Creo que he superado esta crisis, afortunadamente. Hasta me parece que esta noche saldré un momento al exterior. Tal vez vaya al café, comienzo a entumecerme aquí encerrado.
Mis manos tiemblan al escribir estas tal vez mis últimas palabras. No sé lo que será de mí. He cogido el revolver que escondía en el armario, pero creo que no me servirá de nada. Ella ha vuelto a por mí.


___________________


Fui yo. ¿Verdad? Fui yo. Yo quise el amor. Mas quise también la muerte como culminación de aquel amor tormentoso.

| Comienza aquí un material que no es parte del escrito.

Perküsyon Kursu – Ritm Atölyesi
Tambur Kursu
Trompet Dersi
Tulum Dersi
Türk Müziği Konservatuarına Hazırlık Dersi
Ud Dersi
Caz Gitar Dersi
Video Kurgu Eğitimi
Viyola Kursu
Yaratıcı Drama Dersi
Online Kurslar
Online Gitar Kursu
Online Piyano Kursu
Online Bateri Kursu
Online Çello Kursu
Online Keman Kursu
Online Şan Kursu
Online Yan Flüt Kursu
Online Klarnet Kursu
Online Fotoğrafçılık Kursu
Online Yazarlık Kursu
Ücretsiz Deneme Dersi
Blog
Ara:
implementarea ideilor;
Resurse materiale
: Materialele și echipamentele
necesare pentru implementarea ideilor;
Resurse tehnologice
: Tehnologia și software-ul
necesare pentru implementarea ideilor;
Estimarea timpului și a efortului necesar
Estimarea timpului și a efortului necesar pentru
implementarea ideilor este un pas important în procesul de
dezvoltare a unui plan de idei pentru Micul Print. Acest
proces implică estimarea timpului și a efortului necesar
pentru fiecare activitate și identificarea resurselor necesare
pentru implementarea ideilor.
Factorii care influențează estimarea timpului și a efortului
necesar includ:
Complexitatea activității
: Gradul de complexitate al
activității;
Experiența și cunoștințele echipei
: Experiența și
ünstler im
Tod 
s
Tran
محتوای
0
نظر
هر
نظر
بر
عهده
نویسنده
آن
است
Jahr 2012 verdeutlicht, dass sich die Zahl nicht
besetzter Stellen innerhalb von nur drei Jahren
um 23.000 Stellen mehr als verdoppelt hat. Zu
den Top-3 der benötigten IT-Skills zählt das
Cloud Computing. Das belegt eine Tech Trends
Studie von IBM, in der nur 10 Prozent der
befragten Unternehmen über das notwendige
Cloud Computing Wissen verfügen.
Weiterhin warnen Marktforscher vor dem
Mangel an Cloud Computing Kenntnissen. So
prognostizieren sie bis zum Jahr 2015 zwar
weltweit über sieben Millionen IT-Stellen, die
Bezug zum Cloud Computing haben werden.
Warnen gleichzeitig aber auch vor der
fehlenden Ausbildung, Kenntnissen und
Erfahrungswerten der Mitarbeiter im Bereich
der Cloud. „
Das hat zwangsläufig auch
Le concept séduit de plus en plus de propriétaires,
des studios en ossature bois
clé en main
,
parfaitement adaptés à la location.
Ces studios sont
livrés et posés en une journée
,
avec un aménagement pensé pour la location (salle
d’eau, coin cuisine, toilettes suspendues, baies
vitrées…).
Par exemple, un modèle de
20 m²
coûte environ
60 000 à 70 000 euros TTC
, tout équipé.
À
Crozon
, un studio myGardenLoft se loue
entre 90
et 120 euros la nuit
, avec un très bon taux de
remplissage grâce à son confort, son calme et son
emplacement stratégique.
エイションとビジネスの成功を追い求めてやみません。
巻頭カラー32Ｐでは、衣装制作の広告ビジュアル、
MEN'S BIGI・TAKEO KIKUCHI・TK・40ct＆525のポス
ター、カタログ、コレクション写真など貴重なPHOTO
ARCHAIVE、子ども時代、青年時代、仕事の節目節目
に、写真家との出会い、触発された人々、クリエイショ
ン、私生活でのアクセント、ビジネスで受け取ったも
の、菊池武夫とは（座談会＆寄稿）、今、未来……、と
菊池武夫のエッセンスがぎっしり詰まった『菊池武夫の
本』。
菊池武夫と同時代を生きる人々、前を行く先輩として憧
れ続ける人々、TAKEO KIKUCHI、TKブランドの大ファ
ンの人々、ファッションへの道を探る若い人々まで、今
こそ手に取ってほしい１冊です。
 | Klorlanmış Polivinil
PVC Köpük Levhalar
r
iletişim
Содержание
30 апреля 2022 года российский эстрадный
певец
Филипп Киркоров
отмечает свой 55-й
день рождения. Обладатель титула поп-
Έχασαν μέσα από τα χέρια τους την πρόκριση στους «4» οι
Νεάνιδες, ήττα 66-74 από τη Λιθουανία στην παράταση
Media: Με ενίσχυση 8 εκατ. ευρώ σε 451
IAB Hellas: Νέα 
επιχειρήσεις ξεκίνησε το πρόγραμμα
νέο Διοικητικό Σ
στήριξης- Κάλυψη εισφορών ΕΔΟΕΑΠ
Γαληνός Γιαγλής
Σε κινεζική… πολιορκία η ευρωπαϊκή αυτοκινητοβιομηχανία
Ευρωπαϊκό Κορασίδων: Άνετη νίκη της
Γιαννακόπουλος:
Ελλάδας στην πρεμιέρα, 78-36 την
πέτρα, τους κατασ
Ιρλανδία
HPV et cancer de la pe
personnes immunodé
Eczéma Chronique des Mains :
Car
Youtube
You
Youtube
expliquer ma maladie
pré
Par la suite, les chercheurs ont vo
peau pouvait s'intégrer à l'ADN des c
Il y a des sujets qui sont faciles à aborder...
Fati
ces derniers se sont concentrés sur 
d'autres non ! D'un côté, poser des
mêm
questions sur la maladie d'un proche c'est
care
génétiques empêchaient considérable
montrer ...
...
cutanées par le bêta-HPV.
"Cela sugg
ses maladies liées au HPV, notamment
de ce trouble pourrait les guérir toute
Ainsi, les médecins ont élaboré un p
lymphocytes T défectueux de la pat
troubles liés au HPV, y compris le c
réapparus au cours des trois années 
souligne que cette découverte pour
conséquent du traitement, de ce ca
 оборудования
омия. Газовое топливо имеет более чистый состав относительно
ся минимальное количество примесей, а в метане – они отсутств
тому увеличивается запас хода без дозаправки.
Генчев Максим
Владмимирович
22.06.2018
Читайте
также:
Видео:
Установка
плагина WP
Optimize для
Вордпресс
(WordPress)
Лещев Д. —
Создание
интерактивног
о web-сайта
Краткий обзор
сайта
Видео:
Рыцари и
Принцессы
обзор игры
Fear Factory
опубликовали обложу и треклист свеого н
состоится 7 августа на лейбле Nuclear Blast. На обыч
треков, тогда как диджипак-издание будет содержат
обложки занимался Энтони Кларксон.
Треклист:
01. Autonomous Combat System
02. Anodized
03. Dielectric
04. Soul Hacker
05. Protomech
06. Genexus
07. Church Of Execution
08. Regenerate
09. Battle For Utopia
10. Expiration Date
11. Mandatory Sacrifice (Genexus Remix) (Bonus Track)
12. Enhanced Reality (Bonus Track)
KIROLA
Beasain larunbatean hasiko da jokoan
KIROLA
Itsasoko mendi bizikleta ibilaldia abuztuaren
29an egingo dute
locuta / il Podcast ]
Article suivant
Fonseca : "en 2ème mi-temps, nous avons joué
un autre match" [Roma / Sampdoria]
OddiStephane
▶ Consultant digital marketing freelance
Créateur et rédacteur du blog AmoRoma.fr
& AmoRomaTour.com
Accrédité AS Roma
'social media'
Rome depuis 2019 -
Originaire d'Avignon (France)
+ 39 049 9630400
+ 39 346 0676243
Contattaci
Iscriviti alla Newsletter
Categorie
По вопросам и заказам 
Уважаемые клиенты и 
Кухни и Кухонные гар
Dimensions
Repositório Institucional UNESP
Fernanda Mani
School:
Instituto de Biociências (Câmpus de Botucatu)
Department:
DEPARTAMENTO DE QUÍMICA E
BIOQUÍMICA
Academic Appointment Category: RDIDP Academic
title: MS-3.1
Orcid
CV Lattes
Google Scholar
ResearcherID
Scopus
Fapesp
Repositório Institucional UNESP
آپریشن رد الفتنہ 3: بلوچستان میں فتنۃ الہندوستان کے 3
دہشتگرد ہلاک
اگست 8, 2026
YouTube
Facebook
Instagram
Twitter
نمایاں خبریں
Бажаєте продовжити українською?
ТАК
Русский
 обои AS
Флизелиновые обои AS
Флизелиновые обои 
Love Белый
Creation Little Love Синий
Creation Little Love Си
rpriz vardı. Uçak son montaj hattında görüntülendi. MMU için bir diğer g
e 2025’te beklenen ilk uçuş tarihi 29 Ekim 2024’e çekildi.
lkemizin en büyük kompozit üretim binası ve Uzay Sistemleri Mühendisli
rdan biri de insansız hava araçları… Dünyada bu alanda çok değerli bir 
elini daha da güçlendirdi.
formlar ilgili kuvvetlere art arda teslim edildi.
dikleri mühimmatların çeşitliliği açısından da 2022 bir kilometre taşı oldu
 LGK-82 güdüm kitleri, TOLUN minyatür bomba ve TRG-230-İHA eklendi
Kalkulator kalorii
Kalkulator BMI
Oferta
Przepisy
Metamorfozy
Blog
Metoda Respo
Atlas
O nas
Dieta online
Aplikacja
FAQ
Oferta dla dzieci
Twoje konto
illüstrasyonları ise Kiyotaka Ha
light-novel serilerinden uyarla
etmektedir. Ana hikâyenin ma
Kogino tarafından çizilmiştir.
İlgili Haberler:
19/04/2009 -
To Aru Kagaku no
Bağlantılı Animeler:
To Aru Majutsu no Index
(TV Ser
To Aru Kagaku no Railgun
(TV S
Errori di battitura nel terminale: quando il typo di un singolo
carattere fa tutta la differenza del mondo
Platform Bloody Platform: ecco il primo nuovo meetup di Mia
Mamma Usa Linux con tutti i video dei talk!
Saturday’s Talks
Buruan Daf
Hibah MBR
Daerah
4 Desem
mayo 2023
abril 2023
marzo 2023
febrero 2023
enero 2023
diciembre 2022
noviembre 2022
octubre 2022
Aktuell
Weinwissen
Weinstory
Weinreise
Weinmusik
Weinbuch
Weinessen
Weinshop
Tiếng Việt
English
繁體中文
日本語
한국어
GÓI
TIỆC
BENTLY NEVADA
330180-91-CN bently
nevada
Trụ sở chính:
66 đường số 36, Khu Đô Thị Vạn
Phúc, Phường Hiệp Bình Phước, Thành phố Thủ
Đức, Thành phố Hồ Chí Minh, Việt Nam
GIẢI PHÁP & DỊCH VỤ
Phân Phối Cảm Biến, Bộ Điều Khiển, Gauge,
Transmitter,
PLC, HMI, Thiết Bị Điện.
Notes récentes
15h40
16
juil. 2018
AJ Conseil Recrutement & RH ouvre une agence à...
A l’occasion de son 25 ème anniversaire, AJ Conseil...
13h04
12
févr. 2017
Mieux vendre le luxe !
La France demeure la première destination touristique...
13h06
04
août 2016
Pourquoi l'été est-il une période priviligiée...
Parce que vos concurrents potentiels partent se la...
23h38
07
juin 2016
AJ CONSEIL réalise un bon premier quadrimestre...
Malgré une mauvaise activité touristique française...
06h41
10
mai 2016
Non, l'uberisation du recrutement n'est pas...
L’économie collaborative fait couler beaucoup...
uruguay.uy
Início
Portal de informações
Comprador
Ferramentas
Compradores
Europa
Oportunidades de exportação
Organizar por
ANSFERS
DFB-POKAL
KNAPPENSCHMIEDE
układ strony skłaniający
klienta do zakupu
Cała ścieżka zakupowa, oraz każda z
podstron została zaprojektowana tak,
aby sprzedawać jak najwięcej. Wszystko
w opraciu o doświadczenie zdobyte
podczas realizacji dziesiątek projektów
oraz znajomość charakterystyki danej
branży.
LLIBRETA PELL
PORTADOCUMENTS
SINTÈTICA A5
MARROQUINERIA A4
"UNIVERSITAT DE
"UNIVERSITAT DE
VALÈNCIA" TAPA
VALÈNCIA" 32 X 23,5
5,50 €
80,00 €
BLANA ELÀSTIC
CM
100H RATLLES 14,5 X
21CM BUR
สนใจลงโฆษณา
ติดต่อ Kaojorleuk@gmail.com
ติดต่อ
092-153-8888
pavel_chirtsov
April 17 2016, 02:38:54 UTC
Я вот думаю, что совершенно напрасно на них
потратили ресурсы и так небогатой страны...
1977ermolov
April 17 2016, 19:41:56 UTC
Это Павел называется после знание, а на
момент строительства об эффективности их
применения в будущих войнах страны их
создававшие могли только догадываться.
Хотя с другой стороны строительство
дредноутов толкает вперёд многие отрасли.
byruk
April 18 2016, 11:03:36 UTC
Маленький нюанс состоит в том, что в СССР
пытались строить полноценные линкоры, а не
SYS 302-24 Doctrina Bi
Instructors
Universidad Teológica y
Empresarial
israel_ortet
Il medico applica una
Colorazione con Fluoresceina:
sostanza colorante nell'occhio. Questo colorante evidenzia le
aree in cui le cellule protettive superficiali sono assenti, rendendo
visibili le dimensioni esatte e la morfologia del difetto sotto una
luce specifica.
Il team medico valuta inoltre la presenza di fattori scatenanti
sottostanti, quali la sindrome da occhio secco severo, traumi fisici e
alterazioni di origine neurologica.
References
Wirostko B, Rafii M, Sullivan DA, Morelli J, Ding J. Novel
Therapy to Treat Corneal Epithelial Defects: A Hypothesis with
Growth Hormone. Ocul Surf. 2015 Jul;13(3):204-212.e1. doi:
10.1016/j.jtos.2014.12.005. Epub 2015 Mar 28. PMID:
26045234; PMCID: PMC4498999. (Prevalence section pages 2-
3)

Te empujé y tú caíste al mar como una gota más de lluvia. Pude ver cómo caías. No te oí. Tal vez gritabas. Y, oh, perdóname, disfruté enormemente ante aquel premeditado asesinato. Quería ver en tus ojos el brillo pálido de la muerte, quería sentir que la sangre me hervía al verlo. Oh, no, no merezco perdón alguno.
Me desvanecí, caí en un profundo sopor del que no desperté hasta minutos después. Cuando lo hice lo había olvidado todo.
Acabo de llamar a la policía. Ya está dicho todo, vienen hacia aquí. Pero no esperaré a que lleguen. Estas serán mis últimas palabras. Luego callaré, callaré para siempre. He de acabar con esta perversión, con esta locura que me envuelve en tinieblas profundísimas. He de acabar con el más maldito de todos.
Estas páginas son mi último tributo a tu memoria, Zoe. Alguien las leerá. Tendrá que leerlas, las mantendré fuertemente sujetas a mi pecho cuando me vuele la cabeza.
Espero que me perdones.
Si es así, si alguien como tú ha de pudrirse en el fondo del océano, yo no me resistiré a ser pasto de los gusanos. He de pudrirme, también, bajo una fría losa de piedra.